Case 05a - 26 year old female with history of Crohns, now with new knee pain
Case 5: 26 year old female with Crohn's disease and progressively worsening right knee pain.
- As it turns out, this patient had recently taken a course of high-dose steroids for a Crohn's flare, which precipitated this episode of knee pain. Steroid medications are a common cause of avascular necrosis and bone infarct.
- Bone infarcts have several important features: they are confined to the medullary space, they have serpiginous margins, and are often multifocal. The metaphyseal location is also typical.
- Other common causes of bone infarcts include trauma, sickle cell disease, radiation, connective tissues disorders, and alcohol use, although there are dozens of other causes.

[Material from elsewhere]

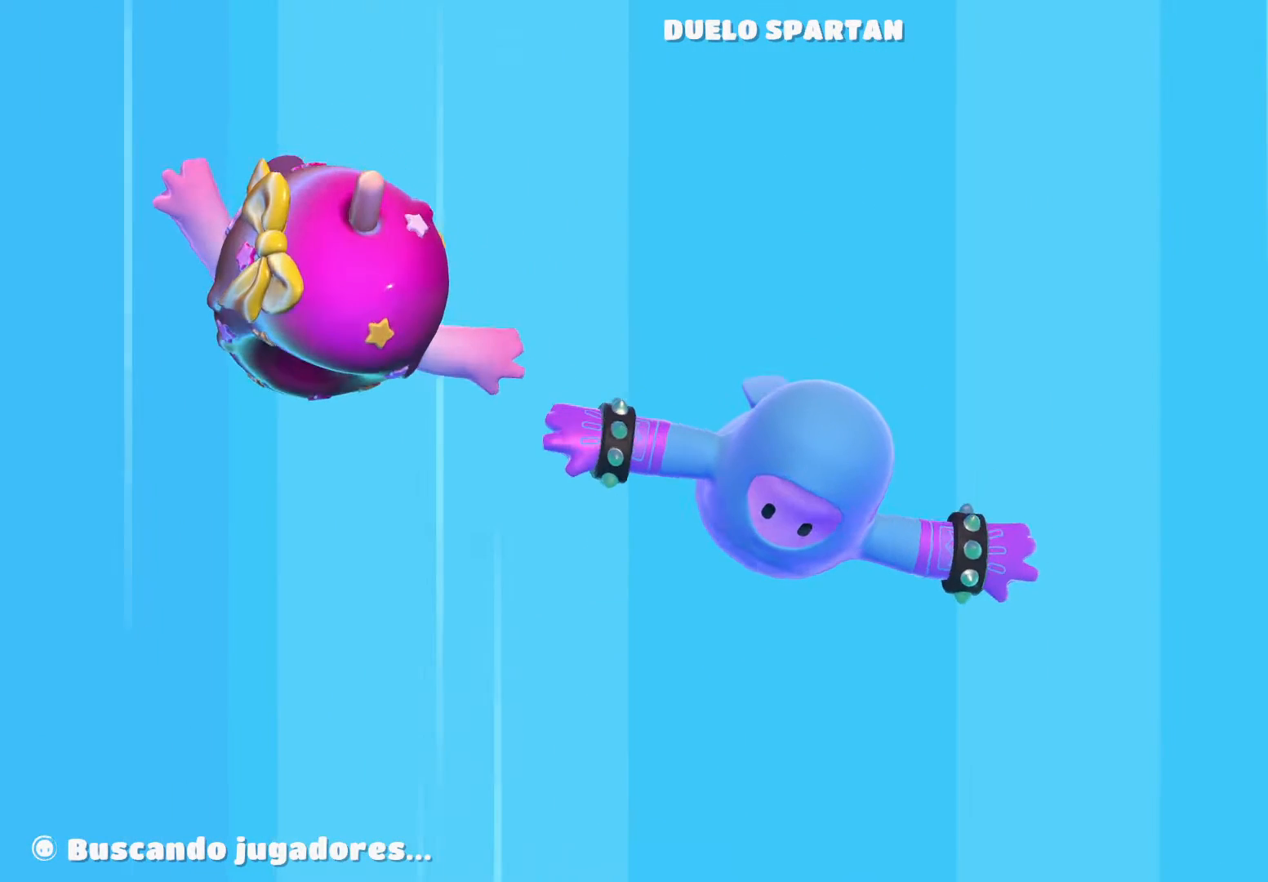
{"buttons": [], "left_stick": "center", "right_stick": "center", "events": []}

- In additional to the multiple large femoral, tibial, and fibular bone infarcts, there are also subchondral areas of avascular necrosis, including a small lesion of the lateral femoral condyle and a larger lesion of the medial femoral condyle.
- Why aren't we calling these lesions subchondral fractures? While they look an awful like the preceding cases with hypointense fracture lines undercutting the cartilage, the pathophysiology differs. In this instance, the injury is caused by ischemia and not a mechanical force.
- These lesions also have a typical appearance on radiographs; again note the multiple, well-defined serpiginous lesions confined to the medullary space.
- Subchondral infarcts, synonymous with AVN, may lead to subchondral fractures which can collapse and disrupt the articular surface, leading to debilitating arthritis.
- Some orthopedists are trying stem cell injections in the area of subchondral infarcts to promote healing.